Впрочем, это обстоятельство, совершенно очевидное как для командующего дивизией генерала Евдокимова, так и для царского комиссара – графа Меньшикова, не мешало Афанасию Петровичу всю ночь провести как на иголках, просыпаясь от малейшего шороха. Ведь он впервые командовал столь значительными войсками. Фактически – главной ударной силой кампании. А потому от его действий зависел исход войны. Есть от чего подергаться, особенно понимая то, как Петр относится к некомпетентным людям…

Маньчжуры атаковали с первыми лучами солнца. Ведь их позиции располагались на востоке, а у русских – на западе. Поэтому яркое весеннее солнце должно было слепить их противников, позволив кавалерии подойти вплотную. Но не тут-то было.

Ведь Петр, вводя минометы и винтовки под унитарный патрон, ввел и тактику боя под них. Поэтому войска разместились не тонким и широким фронтом, растянутым практически в жидкую линию, а цепочкой огневых точек. Которые, во-первых, прикрывали друг друга, а во-вторых, были немного укреплены спешно возведенными жиденькими редутами.

Маньчжуры никогда еще не сталкивались с таким построением войск, поэтому не придумали ничего умнее, чем атаковать в лоб всей массой, надеясь раздавить противника. Ведь эти полевые укрепления были совершенно ничтожной высоты – метр-полтора, ибо ничего серьезнее русские просто не успели возвести. А значит, их легко должны были преодолевать лошади в прыжке.

И кавалерия Цин атаковала. Храбро. Лихо. Энергично.

Но плотный огонь из карабинов, картечниц и минометов привел к тому, что маньчжурские войска вместо штурма этих опорных пунктов оказались в проходах. Широких таких, метров по пятьсот-шестьсот. Однако спасения этот шаг не принес кавалерии, а напротив – поставил ее в два-три, а местами и четыре огня. Что незамедлительно породило давку. Ведь пули и осколки разили без разбора: и всадников, и лошадей. А давка, в свою очередь, облегчала огневое воздействие, значительно увеличивая его эффект.
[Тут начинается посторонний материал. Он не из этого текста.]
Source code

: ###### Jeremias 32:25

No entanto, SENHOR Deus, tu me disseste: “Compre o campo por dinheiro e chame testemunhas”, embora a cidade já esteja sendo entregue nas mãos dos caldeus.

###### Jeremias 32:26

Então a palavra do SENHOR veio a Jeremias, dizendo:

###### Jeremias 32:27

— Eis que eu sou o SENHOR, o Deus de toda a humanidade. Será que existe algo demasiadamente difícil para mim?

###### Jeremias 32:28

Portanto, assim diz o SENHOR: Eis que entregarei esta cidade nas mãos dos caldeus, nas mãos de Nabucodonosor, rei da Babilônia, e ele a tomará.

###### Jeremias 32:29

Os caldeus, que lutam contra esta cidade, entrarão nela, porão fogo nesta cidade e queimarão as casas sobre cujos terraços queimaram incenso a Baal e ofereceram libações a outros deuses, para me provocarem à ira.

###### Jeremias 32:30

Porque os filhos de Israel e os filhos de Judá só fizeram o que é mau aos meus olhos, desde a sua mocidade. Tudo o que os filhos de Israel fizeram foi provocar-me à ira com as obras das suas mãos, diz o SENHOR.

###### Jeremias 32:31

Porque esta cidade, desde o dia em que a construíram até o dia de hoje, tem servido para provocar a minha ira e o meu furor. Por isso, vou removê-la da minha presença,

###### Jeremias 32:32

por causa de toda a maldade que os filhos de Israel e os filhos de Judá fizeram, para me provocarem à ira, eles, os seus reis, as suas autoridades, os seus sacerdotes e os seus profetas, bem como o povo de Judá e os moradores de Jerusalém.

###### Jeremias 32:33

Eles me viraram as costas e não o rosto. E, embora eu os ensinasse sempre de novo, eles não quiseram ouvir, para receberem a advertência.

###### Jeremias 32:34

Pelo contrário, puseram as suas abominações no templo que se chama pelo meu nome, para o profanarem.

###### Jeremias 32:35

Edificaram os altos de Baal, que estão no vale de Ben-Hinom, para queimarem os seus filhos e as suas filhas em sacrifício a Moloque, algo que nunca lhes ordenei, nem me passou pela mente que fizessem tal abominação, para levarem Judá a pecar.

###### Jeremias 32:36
В принципе, давка и давка. Тридцать тысяч не так просто перебить. Однако маньчжурам потребовалось время, чтобы отступить. Все-таки кавалерийская масса более инерционна, нежели пехота. Особенно в таких условиях. Пятнадцать минут шел непрерывный шквал огня из минометов, картечниц и карабинов, а местами и револьверов по тем противникам, кто подобрался слишком близко. Лишь после этого началось спешное отступление, которое лучше всего описать как безумное, паническое бегство. Маньчжуры спасались кто пешком, кто верхом на предельно возможной скорости. И ежели что им мешало, то бросали не задумываясь.

Перестрелка затихала. Изредка потрескивали выстрелы карабинов, добивая раненых, все еще копошившихся в проходах. Ухали уже только тяжелые дивизионные минометы, посылая тяжелые, семикилограммовые гранаты вдогонку противнику… А генерал Евдокимов с грустью и разочарованием смотрел на дело рук своих – кровавую кашу. Всюду куски тел. Вон нога лошади. Рядом голова всадника. Еще чуть дальше кисть и несколько кусков кожи, буквально вырванной с фрагментами мяса; кишки, растянутые длинной извилистой змеей сизого цвета; расплескавшиеся мозги и кровь, кровь, кровь… В общем – обычная такая картина боя.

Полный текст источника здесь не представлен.